Letter Found At Lenox Library Provides Insight On Controversial 1876 Election
The discovery of a letter at the Lenox Library is shedding some light on perhaps the most controversial presidential election in American history.
“Eoin found one half of the letter and I found the other half of the letter,” Lenox Library Director Amy Lafave recalled. “We put them together and said ‘Whoa, wait a minute.’”
Amy Lafave’s reaction to a four-page letter between two brothers-in-law may seem out of place, except when you learn who the two men are. The recipient is Julius Rockwell, who served in both houses of Congress and had two stints as the speaker of the Massachusetts House. The writer is David Davis, a Supreme Court Justice, who had a chance to essentially decide the 1876 presidential election singlehandedly. Democrat Samuel Tilden of New York took the popular vote and with 20 electoral votes unresolved led Republican Rutherford B. Hayes 184 to 165. An electoral commission was formed to award the 20 votes. The members were split evenly by party with one independent…you guessed it: Davis.

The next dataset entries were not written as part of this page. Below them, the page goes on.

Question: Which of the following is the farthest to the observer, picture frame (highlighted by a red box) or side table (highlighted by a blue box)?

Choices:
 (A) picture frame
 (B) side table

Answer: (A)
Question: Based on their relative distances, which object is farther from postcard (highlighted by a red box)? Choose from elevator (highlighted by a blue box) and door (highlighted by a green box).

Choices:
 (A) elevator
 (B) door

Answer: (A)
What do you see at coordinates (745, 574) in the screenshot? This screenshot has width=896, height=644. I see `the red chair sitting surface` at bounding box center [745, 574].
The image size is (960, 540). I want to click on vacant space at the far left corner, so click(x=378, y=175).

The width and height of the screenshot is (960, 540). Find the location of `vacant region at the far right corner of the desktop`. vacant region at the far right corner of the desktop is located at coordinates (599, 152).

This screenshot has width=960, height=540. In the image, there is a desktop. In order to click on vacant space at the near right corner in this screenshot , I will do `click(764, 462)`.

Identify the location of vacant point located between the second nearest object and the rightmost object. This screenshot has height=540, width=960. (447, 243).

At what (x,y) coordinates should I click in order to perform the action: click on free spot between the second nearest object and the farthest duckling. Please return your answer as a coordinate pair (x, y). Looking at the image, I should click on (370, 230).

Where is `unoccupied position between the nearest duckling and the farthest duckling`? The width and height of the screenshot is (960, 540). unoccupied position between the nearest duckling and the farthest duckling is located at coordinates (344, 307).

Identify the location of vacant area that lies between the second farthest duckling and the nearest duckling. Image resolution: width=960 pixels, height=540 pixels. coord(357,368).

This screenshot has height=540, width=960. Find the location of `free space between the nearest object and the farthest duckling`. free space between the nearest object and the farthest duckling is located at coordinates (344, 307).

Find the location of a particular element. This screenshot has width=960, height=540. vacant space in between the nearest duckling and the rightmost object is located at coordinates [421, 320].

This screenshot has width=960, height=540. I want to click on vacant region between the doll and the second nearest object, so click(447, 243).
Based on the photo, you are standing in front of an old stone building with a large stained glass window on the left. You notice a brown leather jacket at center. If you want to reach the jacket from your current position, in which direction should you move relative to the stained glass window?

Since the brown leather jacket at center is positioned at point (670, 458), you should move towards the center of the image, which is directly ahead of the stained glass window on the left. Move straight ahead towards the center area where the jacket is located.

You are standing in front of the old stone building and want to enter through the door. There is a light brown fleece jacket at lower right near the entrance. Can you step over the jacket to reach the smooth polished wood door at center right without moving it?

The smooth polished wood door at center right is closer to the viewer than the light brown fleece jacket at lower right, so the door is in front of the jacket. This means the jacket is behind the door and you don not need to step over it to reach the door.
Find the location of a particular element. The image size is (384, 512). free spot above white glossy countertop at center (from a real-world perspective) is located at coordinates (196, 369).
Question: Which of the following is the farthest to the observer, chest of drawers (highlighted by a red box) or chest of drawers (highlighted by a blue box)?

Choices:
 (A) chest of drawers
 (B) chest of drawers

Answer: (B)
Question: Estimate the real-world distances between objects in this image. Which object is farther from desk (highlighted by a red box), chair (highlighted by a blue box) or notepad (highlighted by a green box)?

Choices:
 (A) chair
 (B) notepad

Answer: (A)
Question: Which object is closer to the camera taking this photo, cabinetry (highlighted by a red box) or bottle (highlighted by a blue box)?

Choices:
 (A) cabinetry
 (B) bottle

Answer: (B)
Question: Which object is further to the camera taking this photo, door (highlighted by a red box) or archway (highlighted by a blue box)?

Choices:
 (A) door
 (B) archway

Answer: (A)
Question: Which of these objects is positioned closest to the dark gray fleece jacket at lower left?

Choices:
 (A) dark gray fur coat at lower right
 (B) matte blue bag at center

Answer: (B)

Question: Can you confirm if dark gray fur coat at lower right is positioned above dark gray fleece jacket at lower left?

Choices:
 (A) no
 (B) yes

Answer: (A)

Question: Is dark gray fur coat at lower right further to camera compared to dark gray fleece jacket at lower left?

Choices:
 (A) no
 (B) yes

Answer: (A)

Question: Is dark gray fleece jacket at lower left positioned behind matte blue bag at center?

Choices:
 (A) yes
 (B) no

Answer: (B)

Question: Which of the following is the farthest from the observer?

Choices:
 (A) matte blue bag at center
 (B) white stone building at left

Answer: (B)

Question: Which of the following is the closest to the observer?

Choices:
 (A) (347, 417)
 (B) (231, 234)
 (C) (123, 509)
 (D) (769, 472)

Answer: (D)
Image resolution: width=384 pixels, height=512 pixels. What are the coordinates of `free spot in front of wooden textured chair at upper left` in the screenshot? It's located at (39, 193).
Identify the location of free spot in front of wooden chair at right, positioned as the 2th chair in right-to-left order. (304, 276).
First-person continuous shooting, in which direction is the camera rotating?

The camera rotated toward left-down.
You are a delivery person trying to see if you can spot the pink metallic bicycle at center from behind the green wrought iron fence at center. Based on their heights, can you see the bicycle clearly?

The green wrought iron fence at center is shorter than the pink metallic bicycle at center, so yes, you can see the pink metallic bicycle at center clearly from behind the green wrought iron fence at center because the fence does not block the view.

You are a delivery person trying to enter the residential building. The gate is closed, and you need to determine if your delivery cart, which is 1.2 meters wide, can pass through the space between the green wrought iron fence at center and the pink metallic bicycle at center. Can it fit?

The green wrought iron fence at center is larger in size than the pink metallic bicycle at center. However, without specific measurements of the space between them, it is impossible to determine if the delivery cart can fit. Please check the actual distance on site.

“So they think he’ll [Davis] be basically the one vote who will be swung either way and whichever way he swings will be the right way,” said Eoin Higgins.
The letter was discovered as part of Higgins’ master’s thesis on Rockwell’s 1855 bid for governor in Massachusetts. So what does Davis say in this 1878 letter?
“Davis says to Rockwell ‘I have no doubt that Tilden was cheated,’” explained Higgins.
But in a strange turn of events, Davis relinquishes his ability to impact the election.
“The Democrats here in Illinois elected Davis to the Senate and their feeling was that would push him in the direction that they wanted him to go,” David Davis Mansion curator Jeff Saulsbery explained. “But Davis was a very strong-willed and strong-minded. He simply just resigned the Supreme Court seat to come back and be a Senator. So he thwarted their plans and still took the office.”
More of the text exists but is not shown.